Figure 1a: Typical impedance for surface mount 100nF, 0402 ceramic capacitor


Figure 1b: Minimum inductance path between decouple C and IC, with smallest value C closest to IC

RC- and LC-filters: Classical low-pass RC- and LC- filters can be used on supply and communication lines to provide -20dB/decade and -40dB/decade attenuation respectively. Cascade them to increase filtering.

Unused / Do-Not-Place Components: Tracks running to and from component sites which are not populated may form excellent RF antennas. Use 0 W (zero ohm) resistors to decouple tracks to unused component sites. Watch out for unused connectors, since their open-circuit status also enables realization of antennas.

Grounding and stitching: RF-currents avoid inductances and seek capacitances. Without a low inductance ground, RF-currents may not be shunted to ground correctly, negating all effort with decoupling capacitors, filters and other tricks you felt were quite clever. The following summarizes grounding:
  • Thin ground track = BAD;
  • Wide ground track = BETTER;
  • Ground place with number of slots to accommodate other tracks = GOOD;
  • Solid ground plane only interrupted by via’s = BEST;
  • Solid ground plane only interrupted by via’s, and stitched to ground plane opposite = BEST of the BEST
Grounding is an extensive topic that can fill volumes, so the above needs to be critically applied. Ensure that you do not create islands of ground in your design. Stich sections on different layers together with vias.

Loops & Following the current path: The maxim “Follow the current” is well worth applying. Ensure you do not create loops by tracing paths as far as possible. Consider virtual interference sources or coupling points.

Capacitive Sense Pads: Tracks leading to capacitive sense pads are inherently unconnected on the pad side. Therefore, radiated interference easily couples into your design via these tracks, so keep them as short and thin as possible.

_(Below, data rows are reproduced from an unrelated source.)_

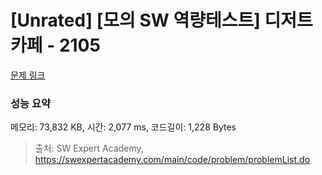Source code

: # [Unrated] [모의 SW 역량테스트] 디저트 카페 - 2105 

[문제 링크](https://swexpertacademy.com/main/code/problem/problemDetail.do?contestProbId=AV5VwAr6APYDFAWu) 

### 성능 요약

메모리: 73,832 KB, 시간: 2,077 ms, 코드길이: 1,228 Bytes



> 출처: SW Expert Academy, https://swexpertacademy.com/main/code/problem/problemList.do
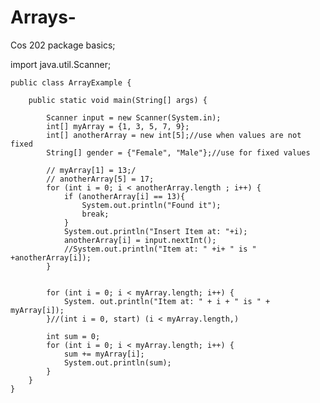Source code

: # Arrays-
Cos 202
package basics;

import java.util.Scanner;

    public class ArrayExample {

        public static void main(String[] args) {

            Scanner input = new Scanner(System.in);
            int[] myArray = {1, 3, 5, 7, 9};
            int[] anotherArray = new int[5];//use when values are not fixed
            String[] gender = {"Female", "Male"};//use for fixed values

            // myArray[1] = 13;/
            // anotherArray[5] = 17;
            for (int i = 0; i < anotherArray.length ; i++) {
                if (anotherArray[i] == 13){
                    System.out.println("Found it");
                    break;
                }
                System.out.println("Insert Item at: "+i);
                anotherArray[i] = input.nextInt();
                //System.out.println("Item at: " +i+ " is " +anotherArray[i]);
            }


            for (int i = 0; i < myArray.length; i++) {
                System. out.println("Item at: " + i + " is " + myArray[i]);
            }//(int i = 0, start) (i < myArray.length,)

            int sum = 0;
            for (int i = 0; i < myArray.length; i++) {
                sum += myArray[i];
                System.out.println(sum);
            }
        }
    }
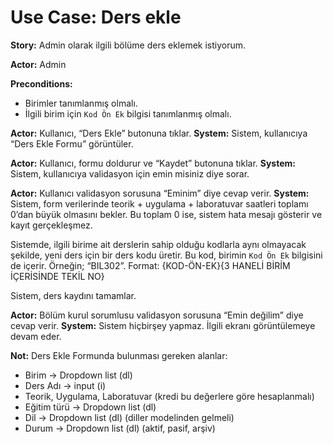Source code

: Use Case: Ders ekle
============

**Story:** Admin olarak ilgili bölüme ders eklemek istiyorum.

**Actor:** Admin

**Preconditions:**

- Birimler tanımlanmış olmalı.
- İlgili birim için `Kod Ön Ek` bilgisi tanımlanmış olmalı.

**Actor:** Kullanıcı, “Ders Ekle” butonuna tıklar.
**System:** Sistem, kullanıcıya “Ders Ekle Formu” görüntüler.

**Actor:** Kullanıcı, formu doldurur ve “Kaydet” butonuna tıklar.
**System:** Sistem, kullanıcıya validasyon için emin misiniz diye sorar.

**Actor:** Kullanıcı validasyon sorusuna “Eminim” diye cevap verir.
**System:** Sistem, form verilerinde teorik + uygulama + laboratuvar saatleri
toplamı 0’dan büyük olmasını bekler. Bu toplam 0 ise, sistem hata mesajı
gösterir ve kayıt gerçekleşmez.

Sistemde, ilgili birime ait derslerin sahip olduğu kodlarla aynı olmayacak
şekilde, yeni ders için bir ders kodu üretir. Bu kod, birimin `Kod Ön Ek`
bilgisini de içerir. Örneğin; “BIL302”. Format: {KOD-ÖN-EK}{3 HANELİ BİRİM
İÇERİSİNDE TEKİL NO}

Sistem, ders kaydını tamamlar.

**Actor:** Bölüm kurul sorumlusu validasyon sorusuna “Emin değilim” diye cevap
verir.
**System:** Sistem hiçbirşey yapmaz. İlgili ekranı görüntülemeye devam
eder.

**Not:** Ders Ekle Formunda bulunması gereken alanlar:

- Birim -> Dropdown list (dl)
- Ders Adı -> input (i)
- Teorik, Uygulama, Laboratuvar (kredi bu değerlere göre hesaplanmalı)
- Eğitim türü -> Dropdown list (dl)
- Dil -> Dropdown list (dl) (diller modelinden gelmeli)
- Durum -> Dropdown list (dl) (aktif, pasif, arşiv)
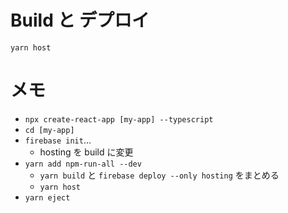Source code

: # Build と デプロイ

  ``yarn host``

# メモ
- ``npx create-react-app [my-app] --typescript``
- ``cd [my-app]``
- ``firebase init``...
    - hosting を build に変更
- ``yarn add npm-run-all --dev``
    - ``yarn build`` と ``firebase deploy --only hosting`` をまとめる
    - ``yarn host``
- ``yarn eject``
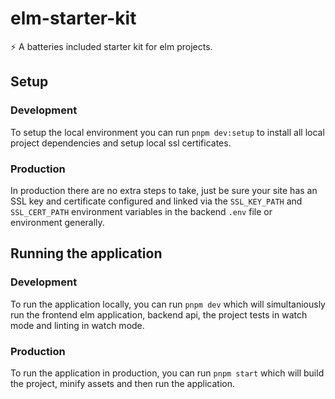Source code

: # elm-starter-kit

⚡ A batteries included starter kit for elm projects.

## Setup

### Development

To setup the local environment you can run `pnpm dev:setup` to install all local project dependencies and setup local ssl certificates.

### Production

In production there are no extra steps to take, just be sure your site has an SSL key and certificate configured and linked via the `SSL_KEY_PATH` and `SSL_CERT_PATH` environment variables in the backend `.env` file or environment generally.

## Running the application

### Development

To run the application locally, you can run `pnpm dev` which will simultaniously run the frontend elm application, backend api, the project tests in watch mode and linting in watch mode.

### Production

To run the application in production, you can run `pnpm start` which will build the project, minify assets and then run the application.
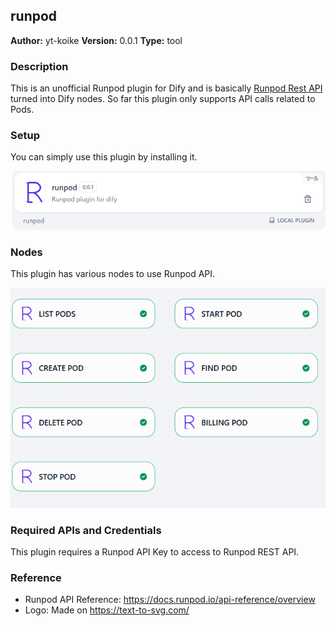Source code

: ## runpod

**Author:** yt-koike
**Version:** 0.0.1
**Type:** tool

### Description

This is an unofficial Runpod plugin for Dify and is basically [Runpod Rest API](https://docs.runpod.io/api-reference/overview) turned into Dify nodes.
So far this plugin only supports API calls related to Pods.

### Setup

You can simply use this plugin by installing it.

![setup](_assets/setup.png)

### Nodes

This plugin has various nodes to use Runpod API.

![nodes](_assets/nodes.png)

### Required APIs and Credentials

This plugin requires a Runpod API Key to access to Runpod REST API.

### Reference

- Runpod API Reference: https://docs.runpod.io/api-reference/overview
- Logo: Made on https://text-to-svg.com/
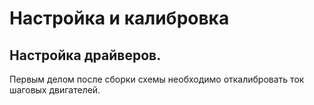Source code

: Настройка и калибровка
===

Настройка драйверов.
---

Первым делом после сборки схемы необходимо откалибровать ток шаговых двигателей.

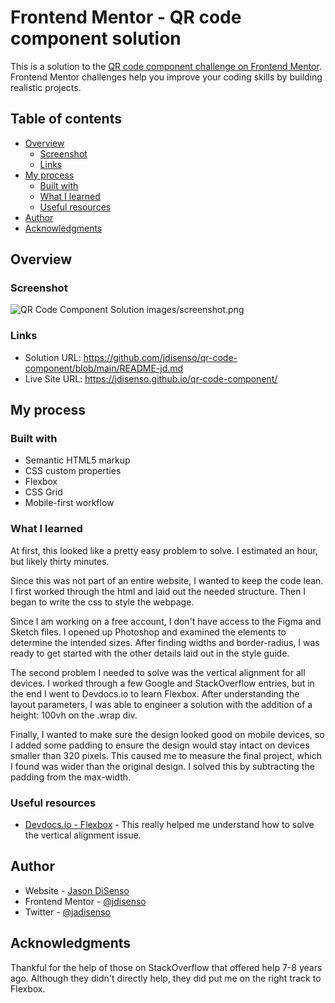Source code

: # Frontend Mentor - QR code component solution

This is a solution to the [QR code component challenge on Frontend Mentor](https://www.frontendmentor.io/challenges/qr-code-component-iux_sIO_H). Frontend Mentor challenges help you improve your coding skills by building realistic projects. 

## Table of contents

- [Overview](#overview)
  - [Screenshot](#screenshot)
  - [Links](#links)
- [My process](#my-process)
  - [Built with](#built-with)
  - [What I learned](#what-i-learned)
  - [Useful resources](#useful-resources)
- [Author](#author)
- [Acknowledgments](#acknowledgments)

## Overview

### Screenshot

![QR Code Component Solution](.images/screenshot.png "solution screenshot")
images/screenshot.png


### Links

- Solution URL: https://github.com/jdisenso/qr-code-component/blob/main/README-jd.md
- Live Site URL: https://jdisenso.github.io/qr-code-component/

## My process

### Built with

- Semantic HTML5 markup
- CSS custom properties
- Flexbox
- CSS Grid
- Mobile-first workflow

### What I learned

At first, this looked like a pretty easy problem to solve. I estimated an hour, but likely thirty minutes. 

Since this was not part of an entire website, I wanted to keep the code lean. I first worked through the html and laid out the needed structure. Then I began to write the css to style the webpage. 

Since I am working on a free account, I don't have access to the Figma and Sketch files. I opened up Photoshop and examined the elements to determine the intended sizes. After finding widths and border-radius, I was ready to get started with the other details laid out in the style guide.

The second problem I needed to solve was the vertical alignment for all devices. I worked through a few Google and StackOverflow entries, but in the end I went to Devdocs.io to learn Flexbox. After understanding the layout parameters, I was able to engineer a solution with the addition of a height: 100vh on the .wrap div.

Finally, I wanted to make sure the design looked good on mobile devices, so I added some padding to ensure the design would stay intact on devices smaller than 320 pixels. This caused me to measure the final project, which I found was wider than the original design. I solved this by subtracting the padding from the max-width.

### Useful resources

- [Devdocs.io - Flexbox](https://devdocs.io/css/css_flexible_box_layout/aligning_items_in_a_flex_container) - This really helped me understand how to solve the vertical alignment issue. 


## Author

- Website - [Jason DiSenso](https://puremediagraphics.com)
- Frontend Mentor - [@jdisenso](https://www.frontendmentor.io/profile/jdisenso)
- Twitter - [@jadisenso](https://www.twitter.com/jadisenso)

## Acknowledgments

Thankful for the help of those on StackOverflow that offered help 7-8 years ago. Although they didn't directly help, they did put me on the right track to Flexbox.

This should also improve capacitive sensing sensitivity. Try increasing the series resistance between pad and capacitive sensing ICs to impede the noise. With some industry offerings, series resistance of up to 10kW (Kilo-ohms) will still give good performance.

Sometimes, the strength of the radiated fields is too much and it swamps whatever diligence has been applied. In such cases, the capability to sense excessively high radiated fields and halt any logic outputs is invaluable for immunity. Industry offerings exist where such capability has been integrated into the capacitive sensing IC.